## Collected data
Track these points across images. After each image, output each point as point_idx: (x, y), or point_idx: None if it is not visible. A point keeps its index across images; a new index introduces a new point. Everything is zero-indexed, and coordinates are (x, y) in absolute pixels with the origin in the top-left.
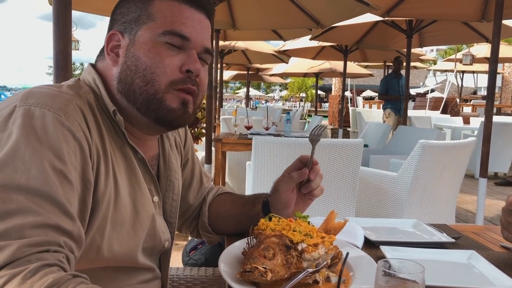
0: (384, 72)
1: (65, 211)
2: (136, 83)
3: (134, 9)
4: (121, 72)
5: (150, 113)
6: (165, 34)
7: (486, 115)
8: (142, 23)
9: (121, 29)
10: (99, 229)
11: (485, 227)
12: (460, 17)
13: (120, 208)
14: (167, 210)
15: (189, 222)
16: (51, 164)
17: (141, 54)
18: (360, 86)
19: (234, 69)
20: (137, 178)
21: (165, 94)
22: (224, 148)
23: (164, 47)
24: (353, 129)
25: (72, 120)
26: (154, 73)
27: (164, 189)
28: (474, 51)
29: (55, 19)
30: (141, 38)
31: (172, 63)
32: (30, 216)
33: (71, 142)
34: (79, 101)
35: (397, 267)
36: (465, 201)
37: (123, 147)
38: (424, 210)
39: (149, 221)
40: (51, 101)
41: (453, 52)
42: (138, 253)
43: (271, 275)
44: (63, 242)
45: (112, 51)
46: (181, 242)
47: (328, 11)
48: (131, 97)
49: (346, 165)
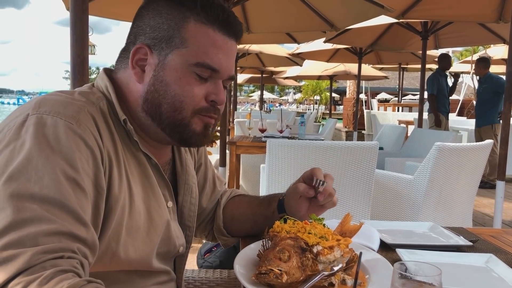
0: (399, 74)
1: (79, 218)
2: (164, 107)
3: (166, 27)
4: (148, 92)
5: (174, 134)
6: (197, 65)
7: (504, 118)
8: (174, 47)
9: (149, 43)
10: (114, 235)
11: (503, 231)
12: (477, 18)
13: (134, 214)
14: (185, 214)
15: (204, 225)
16: (64, 172)
17: (171, 81)
18: (374, 88)
19: (248, 72)
20: (151, 184)
21: (191, 119)
22: (238, 151)
23: (193, 76)
24: (368, 132)
25: (83, 127)
26: (182, 102)
27: (182, 193)
28: (490, 53)
29: (72, 24)
30: (171, 63)
31: (199, 93)
32: (44, 224)
33: (83, 150)
34: (91, 108)
35: (414, 270)
36: (482, 204)
37: (136, 153)
38: (440, 213)
39: (164, 227)
40: (63, 108)
41: (469, 54)
42: (152, 258)
43: (287, 277)
44: (77, 248)
45: (138, 64)
46: (196, 245)
47: (342, 13)
48: (157, 118)
49: (361, 168)
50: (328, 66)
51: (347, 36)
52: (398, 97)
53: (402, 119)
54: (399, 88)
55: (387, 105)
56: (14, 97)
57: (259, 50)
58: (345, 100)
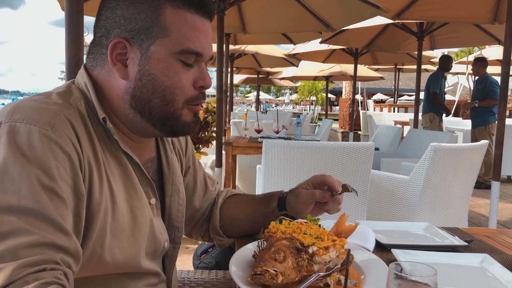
0: (395, 75)
1: (60, 227)
2: (154, 102)
3: (143, 17)
4: (135, 88)
5: (165, 127)
6: (182, 52)
7: (498, 118)
8: (156, 37)
9: (127, 36)
10: (98, 239)
11: (498, 231)
12: (472, 19)
13: (118, 217)
14: (174, 215)
15: (199, 226)
16: (41, 181)
17: (159, 73)
18: (370, 89)
19: (244, 73)
20: (133, 183)
21: (182, 111)
22: (235, 152)
23: (179, 64)
24: (363, 133)
25: (59, 133)
26: (173, 94)
27: (170, 194)
28: (486, 53)
29: (67, 25)
30: (155, 54)
31: (187, 81)
32: (24, 236)
33: (60, 156)
34: (68, 111)
35: (409, 270)
36: (477, 204)
37: (116, 152)
38: (436, 213)
39: (148, 225)
40: (37, 115)
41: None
42: (140, 258)
43: (282, 278)
44: (60, 259)
45: (118, 60)
46: (192, 246)
47: (338, 14)
48: (147, 114)
49: (357, 169)
50: (324, 67)
51: (343, 36)
52: (394, 97)
53: (398, 120)
54: (395, 88)
55: (383, 106)
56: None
57: (255, 51)
58: (341, 101)
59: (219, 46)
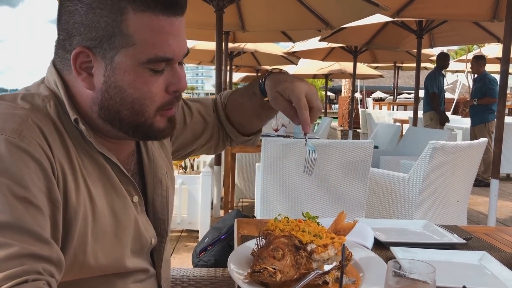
0: (394, 73)
1: (39, 237)
2: (123, 113)
3: (103, 25)
4: (103, 100)
5: (138, 134)
6: (149, 62)
7: (498, 116)
8: (119, 47)
9: (89, 45)
10: (79, 246)
11: (496, 228)
12: (471, 17)
13: (99, 219)
14: (158, 208)
15: (216, 135)
16: (13, 193)
17: (125, 85)
18: (370, 87)
19: (243, 71)
20: (112, 183)
21: (154, 119)
22: (234, 150)
23: (148, 73)
24: (363, 131)
25: (28, 140)
26: (143, 104)
27: (152, 187)
28: (485, 51)
29: None
30: (120, 65)
31: (158, 89)
32: (3, 249)
33: (31, 164)
34: (36, 115)
35: (408, 268)
36: (476, 202)
37: (92, 153)
38: (435, 211)
39: (132, 224)
40: (3, 122)
41: (464, 53)
42: (125, 259)
43: (280, 275)
44: (42, 268)
45: (82, 68)
46: (191, 244)
47: (338, 12)
48: (117, 124)
49: (356, 166)
50: (323, 65)
51: (342, 34)
52: (393, 95)
53: (397, 118)
54: (394, 86)
55: (382, 104)
56: None
57: (254, 49)
58: (340, 99)
59: (218, 44)
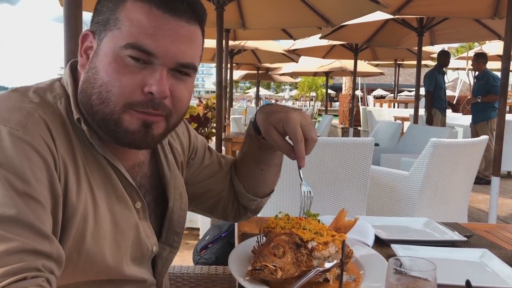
0: (395, 70)
1: (40, 232)
2: (92, 99)
3: (105, 9)
4: (83, 81)
5: (108, 132)
6: (127, 47)
7: (499, 113)
8: (108, 29)
9: (93, 29)
10: (75, 246)
11: (497, 226)
12: (472, 14)
13: (100, 221)
14: (175, 220)
15: (231, 205)
16: (15, 187)
17: (100, 67)
18: (370, 85)
19: (244, 68)
20: (114, 187)
21: (122, 114)
22: (234, 148)
23: (126, 62)
24: (363, 128)
25: (32, 133)
26: (109, 92)
27: (173, 198)
28: (486, 49)
29: (66, 20)
30: (104, 46)
31: (131, 82)
32: (3, 244)
33: (34, 157)
34: (44, 110)
35: (408, 265)
36: (477, 200)
37: (96, 155)
38: (435, 209)
39: (132, 230)
40: (8, 114)
41: (465, 50)
42: (124, 265)
43: (281, 273)
44: (42, 265)
45: (85, 53)
46: (192, 241)
47: (338, 9)
48: (90, 112)
49: (356, 164)
50: (324, 63)
51: (343, 32)
52: (394, 93)
53: (397, 115)
54: (395, 84)
55: (383, 102)
56: None
57: (254, 47)
58: (341, 97)
59: (219, 41)
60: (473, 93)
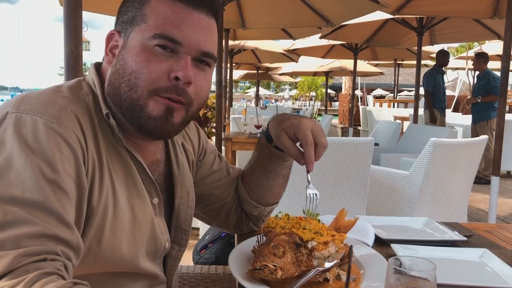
0: (395, 70)
1: (62, 220)
2: (122, 87)
3: (131, 8)
4: (111, 74)
5: (133, 120)
6: (155, 37)
7: (498, 113)
8: (135, 24)
9: (119, 29)
10: (95, 237)
11: (497, 225)
12: (472, 14)
13: (119, 214)
14: (182, 218)
15: (233, 212)
16: (44, 174)
17: (129, 58)
18: (370, 84)
19: (243, 68)
20: (135, 181)
21: (147, 100)
22: (234, 147)
23: (154, 51)
24: (363, 128)
25: (65, 126)
26: (138, 78)
27: (179, 196)
28: (485, 49)
29: (66, 20)
30: (132, 40)
31: (159, 69)
32: (27, 226)
33: (65, 149)
34: (75, 106)
35: (408, 265)
36: (477, 199)
37: (119, 149)
38: (435, 208)
39: (148, 225)
40: (44, 107)
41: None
42: (139, 258)
43: (281, 273)
44: (61, 251)
45: (111, 51)
46: (192, 241)
47: (338, 9)
48: (118, 102)
49: (356, 164)
50: (324, 62)
51: (342, 32)
52: (394, 93)
53: (397, 115)
54: (395, 84)
55: (382, 101)
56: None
57: (254, 46)
58: (340, 96)
59: (219, 41)
60: (474, 93)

## Your instructions
Please copy out the entries above exactly as they appear, but skip their images.

## Answer to the problem
Track these points across images. After each image, output each point as point_idx: (x, y), or point_idx: None if it is not visible. A point keeps its index across images; a new index introduces a new point. Everything is zero-indexed, and coordinates are (x, y) in absolute pixels with the origin in the top-left.
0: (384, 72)
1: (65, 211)
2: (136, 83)
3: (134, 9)
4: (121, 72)
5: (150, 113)
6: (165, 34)
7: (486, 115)
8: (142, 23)
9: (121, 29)
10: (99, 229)
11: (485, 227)
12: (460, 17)
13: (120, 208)
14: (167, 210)
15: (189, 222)
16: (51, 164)
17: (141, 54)
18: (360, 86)
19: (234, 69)
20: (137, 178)
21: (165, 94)
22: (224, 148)
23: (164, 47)
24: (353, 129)
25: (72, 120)
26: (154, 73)
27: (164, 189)
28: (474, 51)
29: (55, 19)
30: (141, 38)
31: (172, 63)
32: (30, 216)
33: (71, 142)
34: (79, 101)
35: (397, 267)
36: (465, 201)
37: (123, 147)
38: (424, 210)
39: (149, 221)
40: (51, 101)
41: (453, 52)
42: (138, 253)
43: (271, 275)
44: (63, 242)
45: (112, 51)
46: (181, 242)
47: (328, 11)
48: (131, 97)
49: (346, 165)
0: (399, 74)
1: (79, 218)
2: (164, 107)
3: (166, 27)
4: (148, 92)
5: (174, 134)
6: (197, 65)
7: (504, 118)
8: (174, 47)
9: (149, 43)
10: (114, 235)
11: (503, 231)
12: (477, 18)
13: (134, 214)
14: (185, 214)
15: (204, 225)
16: (64, 172)
17: (171, 81)
18: (374, 88)
19: (248, 72)
20: (151, 184)
21: (191, 119)
22: (238, 151)
23: (193, 76)
24: (368, 132)
25: (83, 127)
26: (182, 102)
27: (182, 193)
28: (490, 53)
29: (72, 24)
30: (171, 63)
31: (199, 93)
32: (44, 224)
33: (83, 150)
34: (91, 108)
35: (414, 270)
36: (482, 204)
37: (136, 153)
38: (440, 213)
39: (164, 227)
40: (63, 108)
41: (469, 54)
42: (152, 258)
43: (287, 277)
44: (77, 248)
45: (138, 64)
46: (196, 245)
47: (342, 13)
48: (157, 118)
49: (361, 168)
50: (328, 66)
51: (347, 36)
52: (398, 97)
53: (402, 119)
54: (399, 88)
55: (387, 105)
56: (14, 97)
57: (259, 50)
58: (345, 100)
0: (395, 75)
1: (60, 227)
2: (154, 102)
3: (143, 17)
4: (135, 88)
5: (165, 127)
6: (182, 52)
7: (498, 118)
8: (156, 37)
9: (127, 36)
10: (98, 239)
11: (498, 231)
12: (472, 19)
13: (118, 217)
14: (174, 215)
15: (199, 226)
16: (41, 181)
17: (159, 73)
18: (370, 89)
19: (244, 73)
20: (133, 183)
21: (182, 111)
22: (235, 152)
23: (179, 64)
24: (363, 133)
25: (59, 133)
26: (173, 94)
27: (170, 194)
28: (486, 53)
29: (67, 25)
30: (155, 54)
31: (187, 81)
32: (24, 236)
33: (60, 156)
34: (68, 111)
35: (409, 270)
36: (477, 204)
37: (116, 152)
38: (436, 213)
39: (148, 225)
40: (37, 115)
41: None
42: (140, 258)
43: (282, 278)
44: (60, 259)
45: (118, 60)
46: (192, 246)
47: (338, 14)
48: (147, 114)
49: (357, 169)
50: (324, 67)
51: (343, 36)
52: (394, 97)
53: (398, 120)
54: (395, 88)
55: (383, 106)
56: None
57: (255, 51)
58: (341, 101)
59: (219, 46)
0: (394, 73)
1: (39, 237)
2: (123, 113)
3: (103, 25)
4: (103, 100)
5: (138, 134)
6: (149, 62)
7: (498, 116)
8: (119, 47)
9: (89, 45)
10: (79, 246)
11: (496, 228)
12: (471, 17)
13: (99, 219)
14: (158, 208)
15: (216, 135)
16: (13, 193)
17: (125, 85)
18: (370, 87)
19: (243, 71)
20: (112, 183)
21: (154, 119)
22: (234, 150)
23: (148, 73)
24: (363, 131)
25: (28, 140)
26: (143, 104)
27: (152, 187)
28: (485, 51)
29: None
30: (120, 65)
31: (158, 89)
32: (3, 249)
33: (31, 164)
34: (36, 115)
35: (408, 268)
36: (476, 202)
37: (92, 153)
38: (435, 211)
39: (132, 224)
40: (3, 122)
41: (464, 53)
42: (125, 259)
43: (280, 275)
44: (42, 268)
45: (82, 68)
46: (191, 244)
47: (338, 12)
48: (117, 124)
49: (356, 166)
50: (323, 65)
51: (342, 34)
52: (393, 95)
53: (397, 118)
54: (394, 86)
55: (382, 104)
56: None
57: (254, 49)
58: (340, 99)
59: (218, 44)
0: (395, 70)
1: (40, 232)
2: (92, 99)
3: (105, 9)
4: (83, 81)
5: (108, 132)
6: (127, 47)
7: (499, 113)
8: (108, 29)
9: (93, 29)
10: (75, 246)
11: (497, 226)
12: (472, 14)
13: (100, 221)
14: (175, 220)
15: (231, 205)
16: (15, 187)
17: (100, 67)
18: (370, 85)
19: (244, 68)
20: (114, 187)
21: (122, 114)
22: (234, 148)
23: (126, 62)
24: (363, 128)
25: (32, 133)
26: (109, 92)
27: (173, 198)
28: (486, 49)
29: (66, 20)
30: (104, 46)
31: (131, 82)
32: (3, 244)
33: (34, 157)
34: (44, 110)
35: (408, 265)
36: (477, 200)
37: (96, 155)
38: (435, 209)
39: (132, 230)
40: (8, 114)
41: (465, 50)
42: (124, 265)
43: (281, 273)
44: (42, 265)
45: (85, 53)
46: (192, 241)
47: (338, 9)
48: (90, 112)
49: (356, 164)
50: (324, 63)
51: (343, 32)
52: (394, 93)
53: (397, 115)
54: (395, 84)
55: (383, 102)
56: None
57: (254, 47)
58: (341, 97)
59: (219, 41)
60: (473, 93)
0: (395, 70)
1: (62, 220)
2: (122, 87)
3: (131, 8)
4: (111, 74)
5: (133, 120)
6: (155, 37)
7: (498, 113)
8: (135, 24)
9: (119, 29)
10: (95, 237)
11: (497, 225)
12: (472, 14)
13: (119, 214)
14: (182, 218)
15: (233, 212)
16: (44, 174)
17: (129, 58)
18: (370, 84)
19: (243, 68)
20: (135, 181)
21: (147, 100)
22: (234, 147)
23: (154, 51)
24: (363, 128)
25: (65, 126)
26: (138, 78)
27: (179, 196)
28: (485, 49)
29: (66, 20)
30: (132, 40)
31: (159, 69)
32: (27, 226)
33: (65, 149)
34: (75, 106)
35: (408, 265)
36: (477, 199)
37: (119, 149)
38: (435, 208)
39: (148, 225)
40: (44, 107)
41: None
42: (139, 258)
43: (281, 273)
44: (61, 251)
45: (111, 51)
46: (192, 241)
47: (338, 9)
48: (118, 102)
49: (356, 164)
50: (324, 62)
51: (342, 32)
52: (394, 93)
53: (397, 115)
54: (395, 84)
55: (382, 101)
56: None
57: (254, 46)
58: (340, 96)
59: (219, 41)
60: (474, 93)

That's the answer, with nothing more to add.